Increasingly, researchers suspect some may have a version of obsessive-compulsive disorder, says Dr. Fallon, Cantor’s co-author and a research psychiatrist at the New York State Psychiatric Institute.
The more researchers understand about the inner workings of these patients, the more they are finding treatments that help.
In a small pilot study, for instance, Fallon found that the anti-depressant drug Prozac helped 70 percent of patients, though he says it takes high doses–60 to 80 milligrams a day, not the 20 to 40 mg used for depression. (Don’t increase your dose of Prozac or similar drugs on your own–for one thing, these medications can transiently increase anxiety and agitation.)
Fallon’s preliminary findings are so promising that the National Institute of Mental Health recently awarded him a $500,000 grant to do a bigger placebo-controlled study.

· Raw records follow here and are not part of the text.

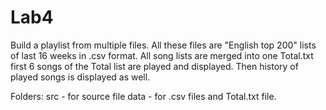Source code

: # Lab4

Build a playlist from multiple files. 
All these files are "English top 200" lists of last 16 weeks in .csv format.
All song lists are merged into one Total.txt
first 6 songs of the Total list are played and displayed.
Then history of played songs is displayed as well.

Folders:
src - for source file
data - for .csv files and Total.txt file.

Non-drug therapies may help too, says Barsky, who also has an NIMH grant to study 180 people to see if cognitive-behavioral therapy can teach them to worry less.
There’s no question that on top of their misery–hypochondriacs really feel the symptoms they express–these suffering souls carry an extra burden of stigma, probably because other people tend to ridicule or distance themselves from problems they don’t understand, says Dr. Ken Duckworth, a Massachusetts Mental Health Center psychiatrist.
To be sure, some people really do feign illness–the so-called malingerers and those with Munchausen’s syndrome.
People with hypochondria and so-called somatization disorder are quite different–they really fear they’re sick.
It’s normal to somatize at times or have unexplained symptoms that prompt a medical visit–a mole that might be melanoma, a memory lapse that might be Alzheimer’s.
It makes sense to check out such things. In fact, reassuring the worried well is a large and appropriate part of what doctors do; an estimated 50 percent of primary care visits are by people who turn out to have nothing seriously wrong.
But if your fears are constant and extreme, despite the lack of detectable disease, or if they’re out of proportion to your medical state, it’s time to ask what’s really going on.
For instance, if you repeatedly focus on a symptom and demand that somebody take care of you and even operate on you right away, you may have somatization disorder, says Dr. Charles Ford, a University of Alabama psychiatrist. Such people often worry more about getting rid of the immediate symptom than what the symptom may mean.